Exercise description:
Because the pictures are not wanted, give back only the exact text of every entry below.

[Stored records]
====
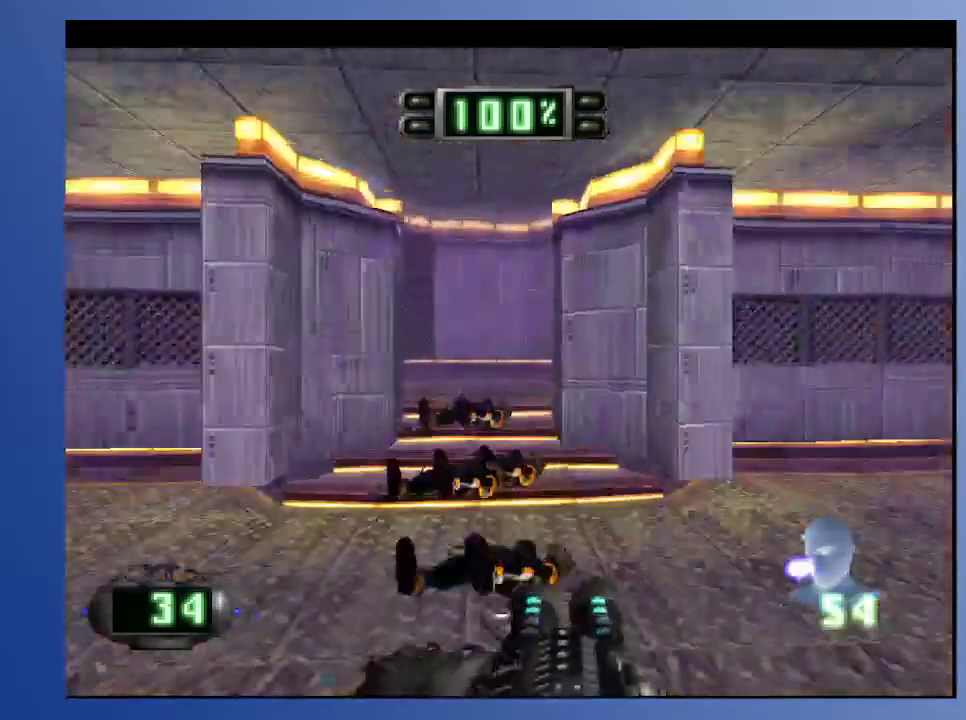
{"buttons": ["DPAD_DOWN"], "left_stick": "down", "right_stick": "center", "events": [[150, "DPAD_RIGHT", "up"], [317, "DPAD_UP", "up"], [500, "DPAD_DOWN", "down"]]}
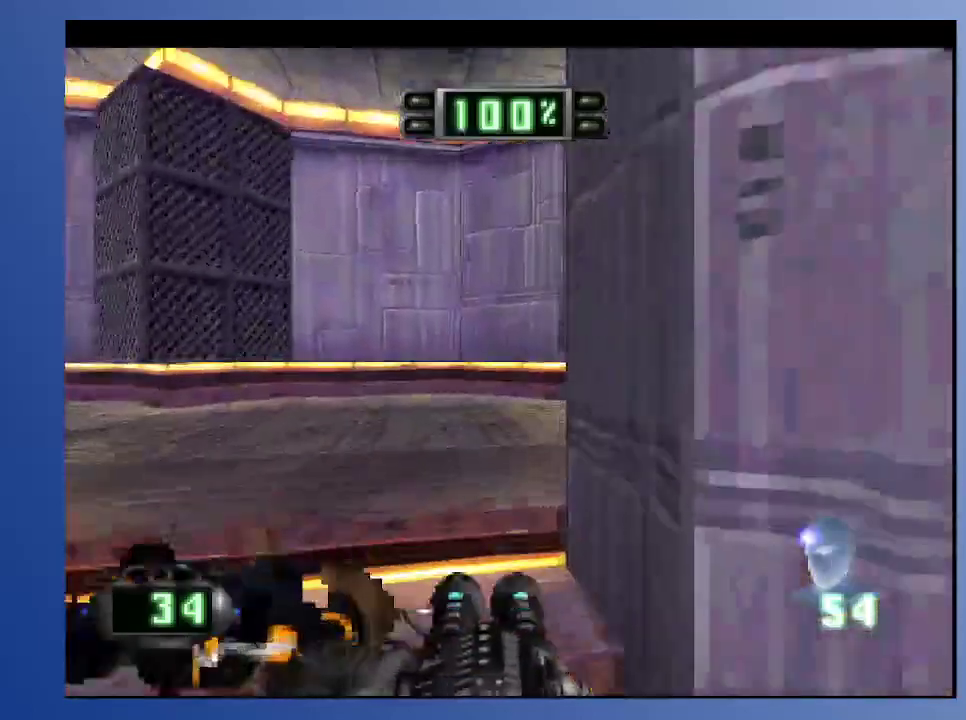
{"buttons": ["DPAD_RIGHT"], "left_stick": "down", "right_stick": "center", "events": [[250, "DPAD_DOWN", "up"], [433, "DPAD_RIGHT", "down"]]}
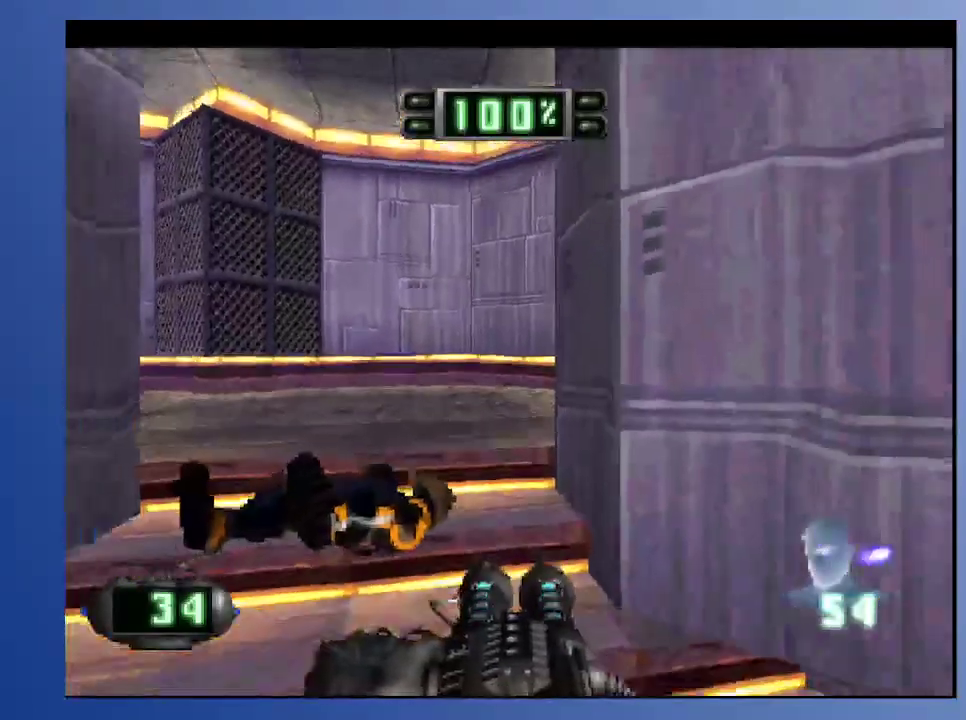
{"buttons": [], "left_stick": "down", "right_stick": "center", "events": [[33, "DPAD_RIGHT", "up"]]}
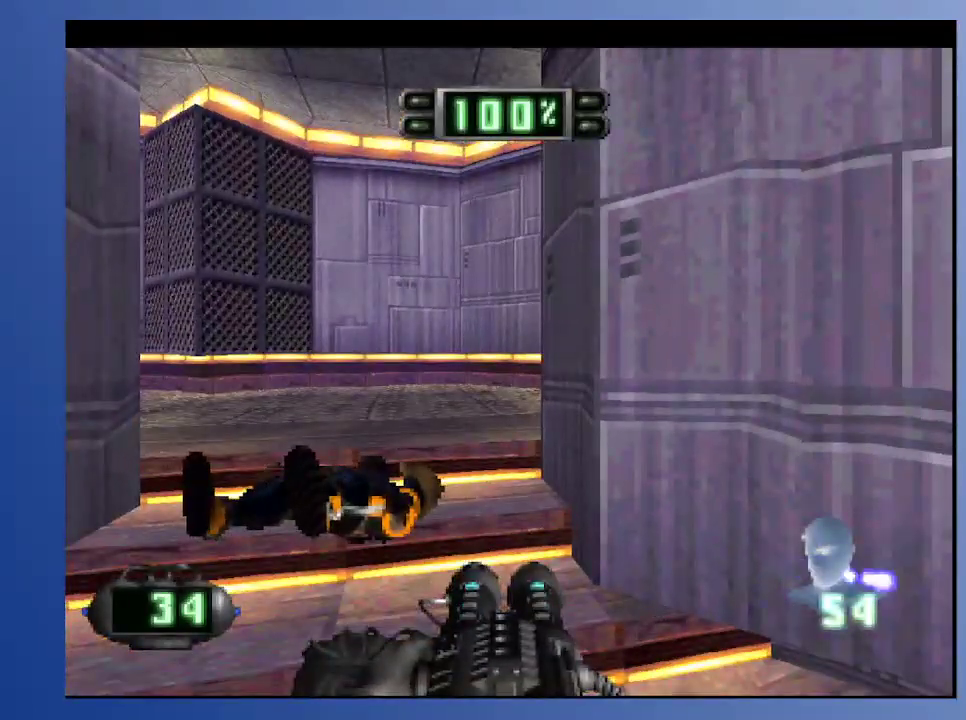
{"buttons": [], "left_stick": "down", "right_stick": "center", "events": []}
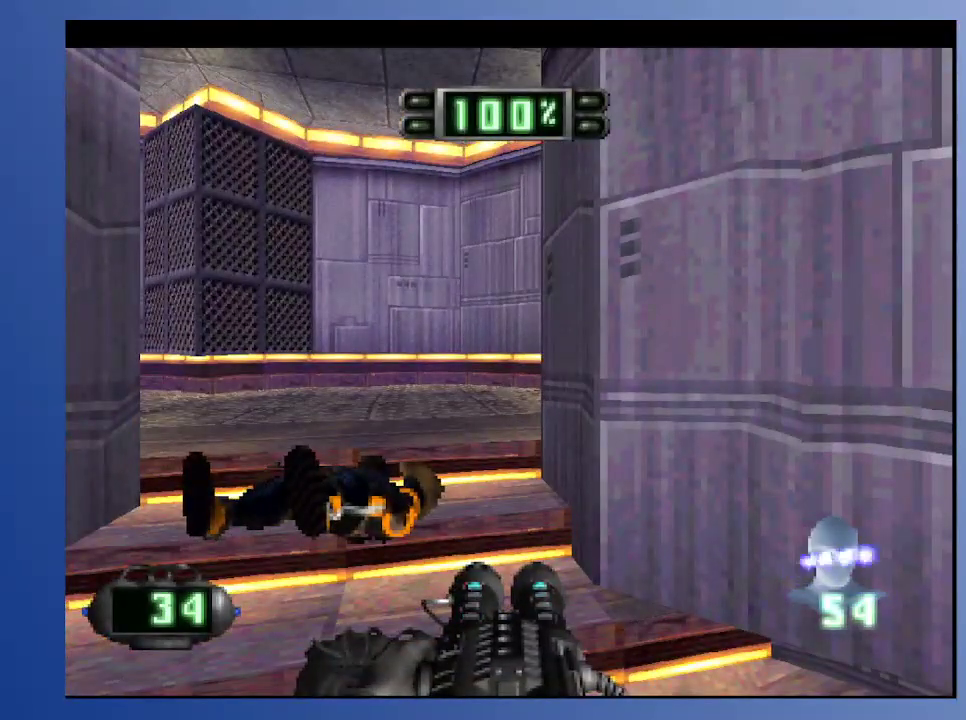
{"buttons": [], "left_stick": "down", "right_stick": "center", "events": []}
====
Exercise result:
{"buttons": ["DPAD_DOWN"], "left_stick": "down", "right_stick": "center", "events": [[150, "DPAD_RIGHT", "up"], [317, "DPAD_UP", "up"], [500, "DPAD_DOWN", "down"]]}
{"buttons": ["DPAD_RIGHT"], "left_stick": "down", "right_stick": "center", "events": [[250, "DPAD_DOWN", "up"], [433, "DPAD_RIGHT", "down"]]}
{"buttons": [], "left_stick": "down", "right_stick": "center", "events": [[33, "DPAD_RIGHT", "up"]]}
{"buttons": [], "left_stick": "down", "right_stick": "center", "events": []}
{"buttons": [], "left_stick": "down", "right_stick": "center", "events": []}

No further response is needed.